- **Consigna**
Prolonga, por favor, el comentario sobre el libro Serafín de Omar a partir de su última oración.

- **Fragmento del documento**
Serafín a veces da la impresión de ser un texto aislado en su
obra, pero no es así, está más cerca de ella, debido a la inusitada manera de
Omar, al juntar como ya había dicho algunos fragmentos que no se habían
explicado en ella. Serafín permite acercarnos a Omar en su acepción más
personal ya que él siempre ha tomado mucha
distancia con las escrituras que lo tuvieron cerca a la hipótesis de un poema
que se aparta de la realidad. Nada hay más cierto si en su poesía hay nervio,
hay razón, así en este libro hay reflexión y un desafío para que el poeta
vuelva sobre sí mismo.
A veces no sé
la razón por la cual recuerdo a Monsieur Teste de Valéry, no lo digo en el
sentido que Omar asuma ese gesto de escritura en ese libro mítico que se fue
completando en cada sucesiva edición, sino que Omar le da un giro y apuesta por
varios tópicos, su infancia, su relación con la madre, su barrio, el Centro
como un lugar donde se abre a su vida, sus amigos, así como los otros amigos
que nunca conoció y a los cuales como en una alegoría le dedica algún capítulo,
Rimbaud, Lemos, Mallarmé, Huidobro, Lezama Lima, Octavio Paz y León de Greiff a
los cuales idea como unas trasfiguración en un sitio muy personal, El Café Azul
o La Cantina Verde, para narrar encuentros ficticios con ellos donde ambos
dialogan y apuran ese gesto tan humano de apurar unos tragos como una manera de
ser cómplices, en las letras y en ese término algo desusado pero valioso, la
amistad. Pero que es El Café Azul. Un lugar indefinible con mirada a la calle
donde Omar se encuentra solo con sus autores amados con los cuales conversa y a
los cuales les da su tributo como deber con aquellos que abren episodios, y
caminos calles y preguntas.
Sin rodeos,
pero sí con certezas Omar realiza una evocación para que perduren esos nombres
en la fragilidad de un libro, ya que admite, al mencionar estos diversos
nombres, que en su diversidad y lejanía exige algunos momentos de proximidad,
de admisión, de premura en su formación literaria y en su poética. Al
mencionarlos los implica, sin renunciar a que ellos estén presentes como si
fueran un inicio, ya luego en guías, herederos cercanos, mejor, para acercarse
a su centro de gravedad con lo que implica hablar lo esencial en su escritura,
podría derivar hacia esos rasgos que confieren lo que es convertirse en poeta a
partir de ellos, pero Omar no busca esa reputación ni el sabido reconocimiento,
es más él ante todo prima en su discreción. La discreción que lo lleva a
la mesura y al alejamiento para poder ir construyendo una obra, que ya la ha
hecho en parte, y que la potencia con Serafín, que podría ser
considerado el carnet de un poeta, a pesar de los saltos en el tiempo, que si
lo leemos con prudencia, percibimos como Omar arriba y se queda en algunos
poeta y así va formando su ductus poético, su camino, lejos de esos libros algo
mendaces, como Las cartas a un joven poeta escritas para la difamación
de los aprendices. No, Omar no aconseja, escribe, analiza, él no quiere dar
consejos, sino por el contrario alejarse de esas buenas intenciones. De ahí que
este libro donde aparece su pensamiento no se contenta con una verdad sencilla
ni incluso quizás con ese nombre en exceso sencillo de verdad, guarda también
una obra rica plásticamente, así como definitivamente medellinense.

- **Registros listados**
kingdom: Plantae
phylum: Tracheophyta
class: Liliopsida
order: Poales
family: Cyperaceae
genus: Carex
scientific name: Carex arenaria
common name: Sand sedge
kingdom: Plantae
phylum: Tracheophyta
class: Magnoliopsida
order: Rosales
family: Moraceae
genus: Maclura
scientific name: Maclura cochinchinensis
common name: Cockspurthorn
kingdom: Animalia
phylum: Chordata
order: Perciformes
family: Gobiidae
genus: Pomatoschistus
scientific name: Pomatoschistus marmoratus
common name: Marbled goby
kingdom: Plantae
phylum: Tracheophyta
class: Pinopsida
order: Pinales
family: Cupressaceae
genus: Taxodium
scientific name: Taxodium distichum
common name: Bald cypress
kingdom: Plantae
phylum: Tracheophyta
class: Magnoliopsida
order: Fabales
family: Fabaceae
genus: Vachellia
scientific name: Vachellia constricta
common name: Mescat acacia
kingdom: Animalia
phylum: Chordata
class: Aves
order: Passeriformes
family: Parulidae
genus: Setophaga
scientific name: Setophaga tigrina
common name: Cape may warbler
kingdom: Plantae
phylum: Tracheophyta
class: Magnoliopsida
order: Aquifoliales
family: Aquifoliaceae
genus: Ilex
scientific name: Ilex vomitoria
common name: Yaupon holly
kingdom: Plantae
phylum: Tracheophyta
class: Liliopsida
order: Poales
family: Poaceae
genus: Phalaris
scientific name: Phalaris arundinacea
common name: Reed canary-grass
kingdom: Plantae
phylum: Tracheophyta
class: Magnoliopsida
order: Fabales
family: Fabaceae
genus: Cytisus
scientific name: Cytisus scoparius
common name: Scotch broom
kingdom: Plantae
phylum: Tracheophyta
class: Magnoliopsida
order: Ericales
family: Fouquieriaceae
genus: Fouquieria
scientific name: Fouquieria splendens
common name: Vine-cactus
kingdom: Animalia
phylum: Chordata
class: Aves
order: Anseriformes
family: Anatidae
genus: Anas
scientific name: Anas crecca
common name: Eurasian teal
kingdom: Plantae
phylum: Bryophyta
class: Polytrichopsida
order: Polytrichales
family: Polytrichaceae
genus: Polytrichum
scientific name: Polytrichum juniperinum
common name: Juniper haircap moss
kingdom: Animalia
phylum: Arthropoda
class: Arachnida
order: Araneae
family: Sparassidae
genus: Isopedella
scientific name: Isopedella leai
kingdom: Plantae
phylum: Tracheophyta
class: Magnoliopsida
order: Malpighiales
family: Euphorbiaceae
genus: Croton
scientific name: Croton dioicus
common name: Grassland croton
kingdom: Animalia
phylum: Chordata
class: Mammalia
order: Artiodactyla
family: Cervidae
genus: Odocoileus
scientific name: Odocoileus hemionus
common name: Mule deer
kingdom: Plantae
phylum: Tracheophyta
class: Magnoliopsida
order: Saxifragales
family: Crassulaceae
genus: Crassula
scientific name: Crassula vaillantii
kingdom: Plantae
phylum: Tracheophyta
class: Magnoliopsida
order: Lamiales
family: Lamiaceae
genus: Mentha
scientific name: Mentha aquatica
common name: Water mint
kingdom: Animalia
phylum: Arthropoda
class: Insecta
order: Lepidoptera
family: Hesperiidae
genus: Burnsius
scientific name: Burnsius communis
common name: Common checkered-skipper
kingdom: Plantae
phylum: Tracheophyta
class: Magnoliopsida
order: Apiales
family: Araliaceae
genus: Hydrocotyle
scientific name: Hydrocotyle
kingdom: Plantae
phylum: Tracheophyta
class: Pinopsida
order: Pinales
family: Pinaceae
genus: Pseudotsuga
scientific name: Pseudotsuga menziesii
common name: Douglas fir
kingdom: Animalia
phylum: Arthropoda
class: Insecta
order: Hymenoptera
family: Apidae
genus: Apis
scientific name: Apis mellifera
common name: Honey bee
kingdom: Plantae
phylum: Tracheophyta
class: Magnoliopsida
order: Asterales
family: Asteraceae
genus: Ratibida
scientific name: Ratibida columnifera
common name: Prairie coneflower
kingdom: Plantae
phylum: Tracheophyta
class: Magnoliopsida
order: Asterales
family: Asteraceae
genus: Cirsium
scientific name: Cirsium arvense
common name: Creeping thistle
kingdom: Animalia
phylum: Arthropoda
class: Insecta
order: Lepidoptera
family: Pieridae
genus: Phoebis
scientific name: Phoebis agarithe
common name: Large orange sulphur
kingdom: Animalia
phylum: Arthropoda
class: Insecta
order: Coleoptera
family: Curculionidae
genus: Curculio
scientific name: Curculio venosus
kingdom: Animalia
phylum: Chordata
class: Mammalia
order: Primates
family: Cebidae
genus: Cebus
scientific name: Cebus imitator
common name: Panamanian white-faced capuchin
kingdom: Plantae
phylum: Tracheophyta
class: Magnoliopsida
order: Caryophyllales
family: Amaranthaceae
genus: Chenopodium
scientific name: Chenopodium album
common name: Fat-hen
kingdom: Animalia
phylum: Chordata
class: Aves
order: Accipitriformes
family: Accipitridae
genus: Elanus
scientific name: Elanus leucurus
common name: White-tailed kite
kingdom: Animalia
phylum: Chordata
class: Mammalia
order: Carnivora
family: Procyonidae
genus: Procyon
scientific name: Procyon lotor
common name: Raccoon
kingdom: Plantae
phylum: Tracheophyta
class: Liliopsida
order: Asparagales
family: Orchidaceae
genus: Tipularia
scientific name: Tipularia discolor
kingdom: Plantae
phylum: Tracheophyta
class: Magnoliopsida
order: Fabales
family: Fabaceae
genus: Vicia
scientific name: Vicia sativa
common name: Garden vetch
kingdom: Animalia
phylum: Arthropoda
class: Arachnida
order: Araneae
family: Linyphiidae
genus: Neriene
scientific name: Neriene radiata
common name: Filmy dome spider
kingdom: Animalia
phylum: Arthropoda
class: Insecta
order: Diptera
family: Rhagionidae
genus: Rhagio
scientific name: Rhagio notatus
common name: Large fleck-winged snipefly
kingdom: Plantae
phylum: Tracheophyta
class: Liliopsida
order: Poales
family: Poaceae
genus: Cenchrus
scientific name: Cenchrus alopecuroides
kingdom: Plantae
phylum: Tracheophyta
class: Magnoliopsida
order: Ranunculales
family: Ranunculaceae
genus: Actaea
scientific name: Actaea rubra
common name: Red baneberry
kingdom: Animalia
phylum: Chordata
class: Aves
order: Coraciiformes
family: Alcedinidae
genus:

- **Respuesta al ejercicio**
De ahí que Serafín
trata de una obra primordialmente muy personal, incluso si su riqueza y
particularidad dan derecho a reconocer en ella algunos tintes biográficos que
la empapan de ese conocimiento del Centro que Omar ha gestado desde hace muchos
años. Serafín entrega y aporta a la literatura del país algo que pocas
veces se ha hecho que, un poeta reflexione sobre su mismo devenir y que además
se cuele en los caminos de otros escritores. Así lo que entrega Omar es la
total decisión de escribir, de no dejar que su obra sufra otros interrogantes,
que, en los pliegues del tiempo tan indecible, él mismo nos de sus respuestas,
sobre la vastedad de la escritura.
Ha llegado el
momento de interrogar en conjunto la obra de Omar Castillo acercándonos no a
tientas, sin prevenciones, pero sí con el cuidado que merece su escritura, a
las presencias y rupturas que la consolidan, a cada atisbo que el autor
entrega, a veces, de soslayo, o como en el presente libro, con la valoración
que le hace al Nocturno de San Ildefonso de Octavio Paz manteniéndonos alerta y
de una forma necesaria ante un mundo que cambia en cada momento y donde el
escritor se ve abocado a poblar el interludio de sus soledades, las
significaciones de sus poemas, los esbozos que aparecen en Serafín de
ciertos amigos comunes que es necesario ampliarlos para que su memoria no se
disipe, ya que en su hábitat, el Centro, ellos moraron de una forma definitiva
en otros años. Creo que este libro trae otra suerte de interpelaciones, que es
legítima en un momento en que el poeta se decide a reflexionar no solo sobre
sí, sino sobre los tópicos que lo arredran, ante un vórtice que avanza en
apariencia y que pretende redefinir el hecho poético pero que no cambia y se
devuelve para tener en cuenta a los poetas de los cuales somos herederos, así
como Omar con Serafín nos quiere decir que la poesía no se inaugura con
el primer verso, sino que viene desde lejos con quienes abrieron la sinrazón y
la desazón, de un camino que nunca se agota ya que la poesía sigue torrentosa
en el río de la vida su curso poderoso.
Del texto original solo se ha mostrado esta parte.